Derrière l’écran de vapeur
La fumée de cigarette électronique a des effets néfastes sur certaines cellules de la bouche.
Par Jean Hamann
La cigarette électronique est sans doute moins nocive que la cigarette ordinaire, mais elle n’est pas inoffensive pour autant. En effet, une étude publiée par des chercheurs de l’Université Laval dans le Journal of Cellular Physiology montre que certaines cellules de la bouche exposées directement à la fumée de cigarette électronique meurent en grand nombre dès les premiers jours de vapotage.
L’équipe de Mahmoud Rouabhia, professeur à la Faculté de médecine dentaire et membre du Groupe de recherche en écologie buccale, arrive à ce constat après avoir exposé des cellules d’épithélium de gencive cultivées in vitro à la fumée de cigarette électronique. «L’épithélium buccal est la première ligne de défense de l’organisme contre le monde extérieur», rappelle le chercheur.
Mort cellulaire et dommages biologiques
Pour simuler ce qui se produit dans la bouche d’une personne lors d’une séance de vapotage, les chercheurs ont placé des cellules épithéliales cultivées in vitro dans une petite chambre contenant un peu de liquide faisant office de salive.
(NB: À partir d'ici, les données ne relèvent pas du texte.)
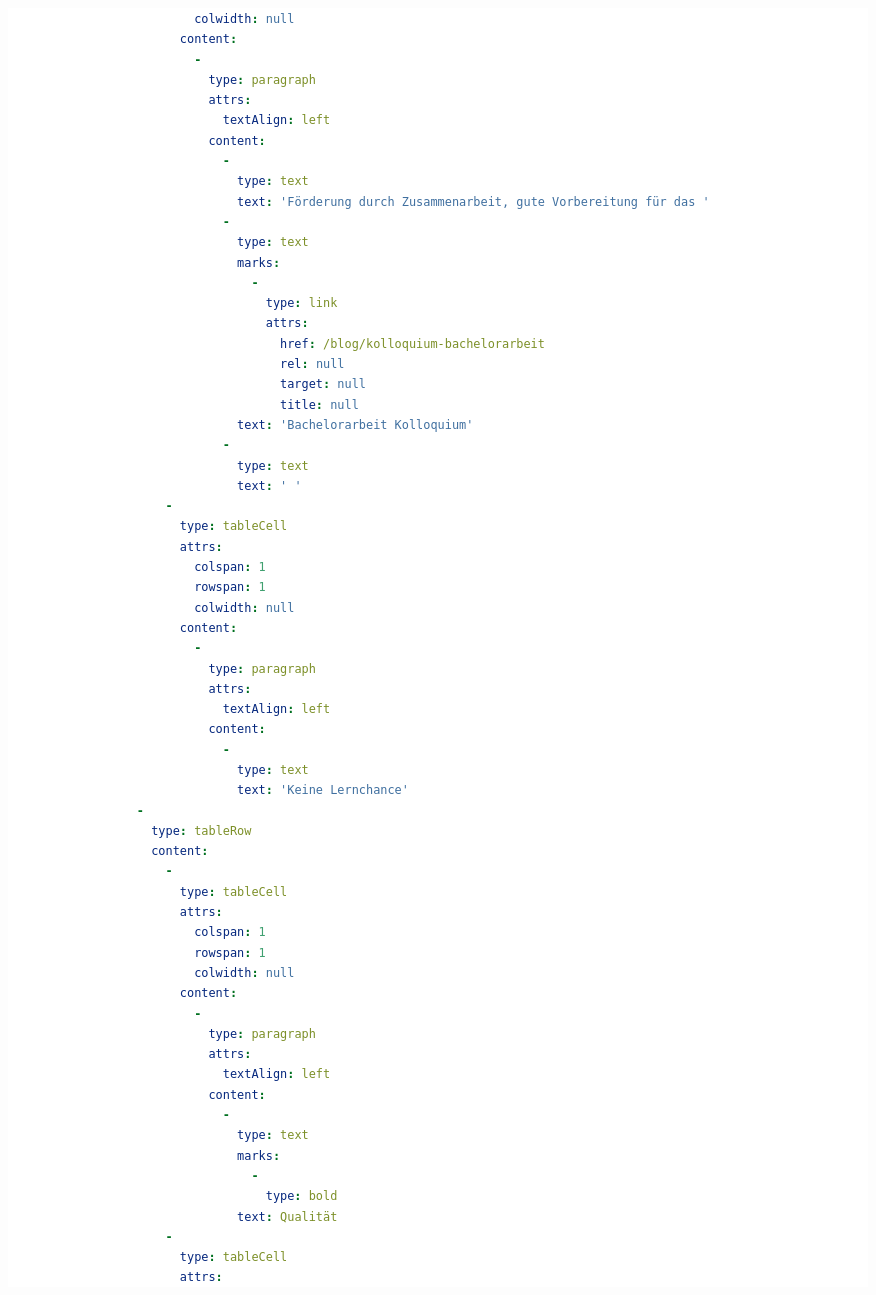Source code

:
 ```yaml
                          colwidth: null
                        content:
                          -
                            type: paragraph
                            attrs:
                              textAlign: left
                            content:
                              -
                                type: text
                                text: 'Förderung durch Zusammenarbeit, gute Vorbereitung für das '
                              -
                                type: text
                                marks:
                                  -
                                    type: link
                                    attrs:
                                      href: /blog/kolloquium-bachelorarbeit
                                      rel: null
                                      target: null
                                      title: null
                                text: 'Bachelorarbeit Kolloquium'
                              -
                                type: text
                                text: ' '
                      -
                        type: tableCell
                        attrs:
                          colspan: 1
                          rowspan: 1
                          colwidth: null
                        content:
                          -
                            type: paragraph
                            attrs:
                              textAlign: left
                            content:
                              -
                                type: text
                                text: 'Keine Lernchance'
                  -
                    type: tableRow
                    content:
                      -
                        type: tableCell
                        attrs:
                          colspan: 1
                          rowspan: 1
                          colwidth: null
                        content:
                          -
                            type: paragraph
                            attrs:
                              textAlign: left
                            content:
                              -
                                type: text
                                marks:
                                  -
                                    type: bold
                                text: Qualität
                      -
                        type: tableCell
                        attrs:
```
La fumée de cigarette électronique était introduite dans cette chambre à raison de 2 «inhalations» de 5 secondes par minute pendant 15 minutes chaque jour.
Premier constat: les cellules s’allongent et grossissent dès la deuxième journée d’exposition, et ces changements s’accentuent après la troisième journée. «Il s’agit d’un signe que les cellules évoluent vers la mort», souligne Mahmoud Rouabhia. Second constat: l’activité de l’enzyme LDH, un marqueur qui indique la présence de dommages biologiques, augmente en fonction du nombre d’expositions, passant du simple au double. «Ce résultat suggère que certains composés de la fumée de vapotage sont toxiques pour les cellules de la bouche», ajoute-t-il.
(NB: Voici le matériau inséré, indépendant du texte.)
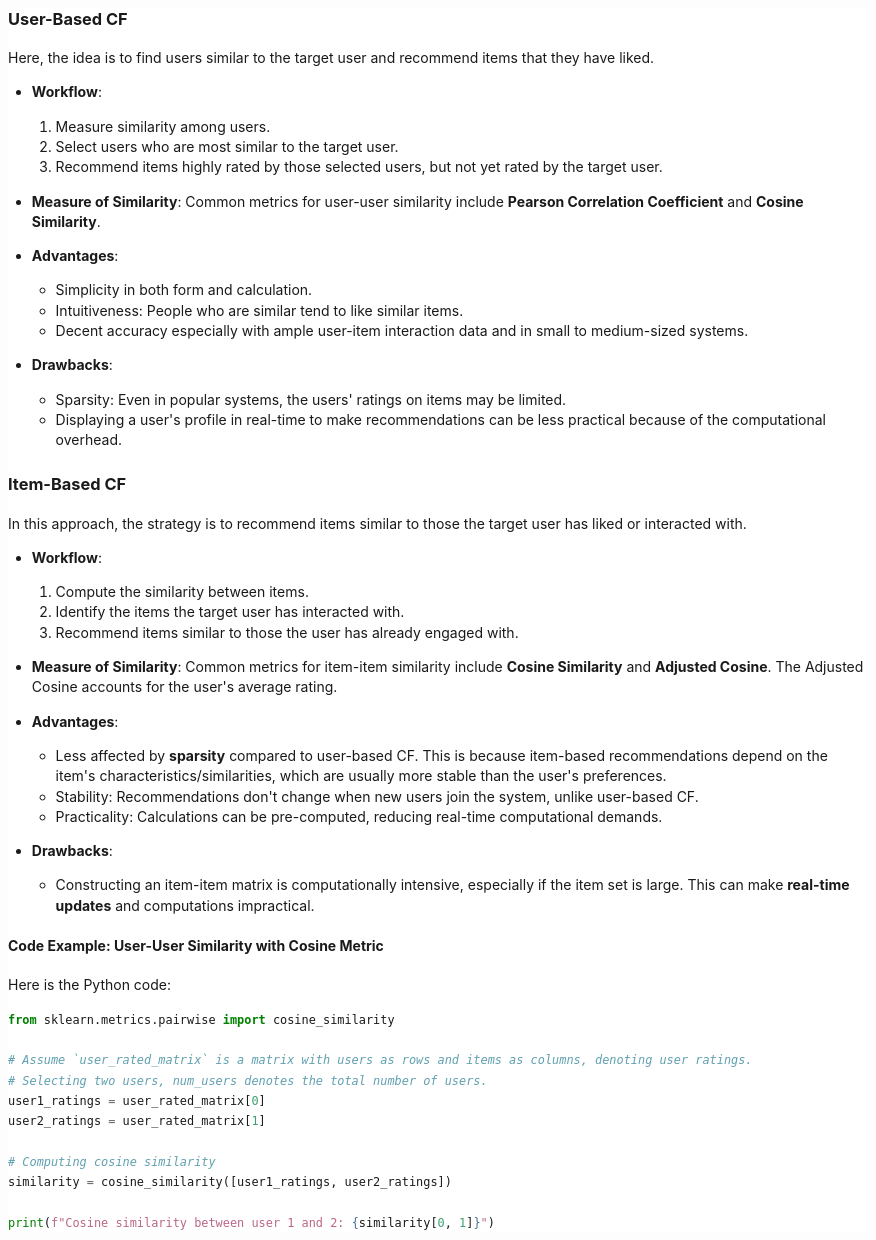 ### User-Based CF

Here, the idea is to find users similar to the target user and recommend items that they have liked.

- **Workflow**:
    1. Measure similarity among users.
    2. Select users who are most similar to the target user.
    3. Recommend items highly rated by those selected users, but not yet rated by the target user.

- **Measure of Similarity**:
    Common metrics for user-user similarity include **Pearson Correlation Coefficient** and **Cosine Similarity**.

- **Advantages**:
    - Simplicity in both form and calculation.
    - Intuitiveness: People who are similar tend to like similar items.
    - Decent accuracy especially with ample user-item interaction data and in small to medium-sized systems.

- **Drawbacks**:
    - Sparsity: Even in popular systems, the users' ratings on items may be limited.
    - Displaying a user's profile in real-time to make recommendations can be less practical because of the computational overhead.

### Item-Based CF

In this approach, the strategy is to recommend items similar to those the target user has liked or interacted with.

- **Workflow**:
    1. Compute the similarity between items.
    2. Identify the items the target user has interacted with.
    3. Recommend items similar to those the user has already engaged with.

- **Measure of Similarity**:
    Common metrics for item-item similarity include **Cosine Similarity** and **Adjusted Cosine**. The Adjusted Cosine accounts for the user's average rating.

- **Advantages**:
    - Less affected by **sparsity** compared to user-based CF. This is because item-based recommendations depend on the item's characteristics/similarities, which are usually more stable than the user's preferences.
    - Stability: Recommendations don't change when new users join the system, unlike user-based CF.
    - Practicality: Calculations can be pre-computed, reducing real-time computational demands.

- **Drawbacks**:
    - Constructing an item-item matrix is computationally intensive, especially if the item set is large. This can make **real-time updates** and computations impractical.

#### Code Example: User-User Similarity with Cosine Metric

Here is the Python code:

```python
from sklearn.metrics.pairwise import cosine_similarity

# Assume `user_rated_matrix` is a matrix with users as rows and items as columns, denoting user ratings.
# Selecting two users, num_users denotes the total number of users.
user1_ratings = user_rated_matrix[0]
user2_ratings = user_rated_matrix[1]

# Computing cosine similarity
similarity = cosine_similarity([user1_ratings, user2_ratings])

print(f"Cosine similarity between user 1 and 2: {similarity[0, 1]}")
```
Les observations directes au microscope confirment son hypothèse. Le pourcentage de cellules mourantes ou mortes, qui se situe à 2% dans les cultures de cellules non exposées, passe à 18%, 40% et 53% après 1, 2 et 3 séances d’exposition à la fumée de vapotage. «La fumée de cigarette électronique n’est pas uniquement de la vapeur d’eau, rappelle le chercheur. Elle ne contient pas de composés goudronnés comme la cigarette ordinaire, mais elle expose tout de même les tissus de la bouche et des voies respiratoires aux composés résultant du chauffage de la glycérine végétale, du propylène glycol, des arômes et de la nicotine qu’on trouve dans le liquide des cigarettes électroniques.»
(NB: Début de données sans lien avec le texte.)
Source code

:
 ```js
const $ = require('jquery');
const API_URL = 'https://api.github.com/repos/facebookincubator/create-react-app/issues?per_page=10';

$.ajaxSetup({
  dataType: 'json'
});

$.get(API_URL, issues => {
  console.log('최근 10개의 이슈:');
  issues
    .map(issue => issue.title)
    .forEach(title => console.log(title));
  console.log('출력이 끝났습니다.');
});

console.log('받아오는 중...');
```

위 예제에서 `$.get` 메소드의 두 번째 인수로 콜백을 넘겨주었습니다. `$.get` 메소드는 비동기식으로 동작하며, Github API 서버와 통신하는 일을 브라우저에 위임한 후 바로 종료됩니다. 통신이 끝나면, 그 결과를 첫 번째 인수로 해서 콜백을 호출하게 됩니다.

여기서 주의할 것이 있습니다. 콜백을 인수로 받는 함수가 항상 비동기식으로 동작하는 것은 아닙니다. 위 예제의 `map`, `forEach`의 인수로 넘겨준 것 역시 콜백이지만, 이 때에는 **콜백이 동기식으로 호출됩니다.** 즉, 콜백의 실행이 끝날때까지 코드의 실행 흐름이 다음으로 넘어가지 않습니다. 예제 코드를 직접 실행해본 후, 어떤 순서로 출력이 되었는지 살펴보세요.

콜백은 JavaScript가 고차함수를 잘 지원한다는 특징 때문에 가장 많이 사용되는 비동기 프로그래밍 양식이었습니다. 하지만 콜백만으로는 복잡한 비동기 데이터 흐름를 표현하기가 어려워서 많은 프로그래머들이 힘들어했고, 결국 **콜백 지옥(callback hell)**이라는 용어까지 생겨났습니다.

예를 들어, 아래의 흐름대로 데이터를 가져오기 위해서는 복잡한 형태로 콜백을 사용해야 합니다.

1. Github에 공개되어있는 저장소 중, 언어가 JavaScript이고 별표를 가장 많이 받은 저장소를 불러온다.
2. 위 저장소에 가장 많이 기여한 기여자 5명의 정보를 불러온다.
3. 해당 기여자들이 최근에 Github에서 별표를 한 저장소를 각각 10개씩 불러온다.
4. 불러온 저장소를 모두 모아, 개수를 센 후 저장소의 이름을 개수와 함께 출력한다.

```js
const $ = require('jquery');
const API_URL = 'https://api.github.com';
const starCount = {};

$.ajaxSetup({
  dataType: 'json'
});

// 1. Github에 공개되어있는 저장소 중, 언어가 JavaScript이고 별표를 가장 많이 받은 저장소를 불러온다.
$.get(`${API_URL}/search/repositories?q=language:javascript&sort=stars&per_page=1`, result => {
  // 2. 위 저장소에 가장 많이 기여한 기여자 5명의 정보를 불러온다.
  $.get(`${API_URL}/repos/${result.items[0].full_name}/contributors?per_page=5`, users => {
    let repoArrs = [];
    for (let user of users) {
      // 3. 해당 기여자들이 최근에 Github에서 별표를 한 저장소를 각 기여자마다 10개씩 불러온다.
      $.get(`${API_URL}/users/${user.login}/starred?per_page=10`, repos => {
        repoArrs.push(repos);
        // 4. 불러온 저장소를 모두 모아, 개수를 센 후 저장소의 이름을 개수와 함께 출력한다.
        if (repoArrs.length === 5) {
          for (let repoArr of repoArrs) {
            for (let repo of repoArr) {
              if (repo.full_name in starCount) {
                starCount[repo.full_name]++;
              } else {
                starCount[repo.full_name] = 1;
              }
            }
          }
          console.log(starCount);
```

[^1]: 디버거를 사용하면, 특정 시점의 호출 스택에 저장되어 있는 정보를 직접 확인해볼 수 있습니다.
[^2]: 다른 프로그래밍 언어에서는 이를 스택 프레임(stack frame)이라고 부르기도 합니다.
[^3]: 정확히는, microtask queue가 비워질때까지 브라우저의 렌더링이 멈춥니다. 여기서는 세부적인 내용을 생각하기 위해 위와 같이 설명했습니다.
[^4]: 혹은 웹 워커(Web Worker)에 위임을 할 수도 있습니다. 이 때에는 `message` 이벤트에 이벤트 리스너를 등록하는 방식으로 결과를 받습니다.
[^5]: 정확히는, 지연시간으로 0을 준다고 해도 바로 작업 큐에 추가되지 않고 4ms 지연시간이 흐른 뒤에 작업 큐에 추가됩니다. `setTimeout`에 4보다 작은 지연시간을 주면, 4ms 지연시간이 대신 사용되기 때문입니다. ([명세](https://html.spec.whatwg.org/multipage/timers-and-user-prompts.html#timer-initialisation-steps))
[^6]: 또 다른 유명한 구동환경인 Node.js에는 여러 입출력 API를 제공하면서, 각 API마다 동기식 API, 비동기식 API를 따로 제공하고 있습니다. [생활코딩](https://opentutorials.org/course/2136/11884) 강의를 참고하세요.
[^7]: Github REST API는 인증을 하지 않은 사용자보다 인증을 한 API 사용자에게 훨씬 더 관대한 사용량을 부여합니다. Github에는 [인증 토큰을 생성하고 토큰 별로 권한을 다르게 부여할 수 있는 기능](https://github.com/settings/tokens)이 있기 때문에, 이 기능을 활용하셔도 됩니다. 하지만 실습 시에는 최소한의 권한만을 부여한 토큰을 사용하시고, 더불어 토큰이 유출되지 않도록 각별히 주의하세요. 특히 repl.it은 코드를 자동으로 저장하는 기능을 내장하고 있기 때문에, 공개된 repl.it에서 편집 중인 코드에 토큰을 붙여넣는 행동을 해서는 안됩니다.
Ces résultats n’annoncent rien de bon, même si les effets cumulatifs de ces dommages cellulaires ne sont pas encore documentés. «Le dérèglement de la barrière de cellules qui assure notre défense peut accroître le risque d’infection, d’inflammation et de maladies parodontales, avance Mahmoud Rouabhia. À plus long terme, il pourrait se solder par un risque accru de cancer. C’est ce que nous voulons vérifier dans la suite de nos travaux.»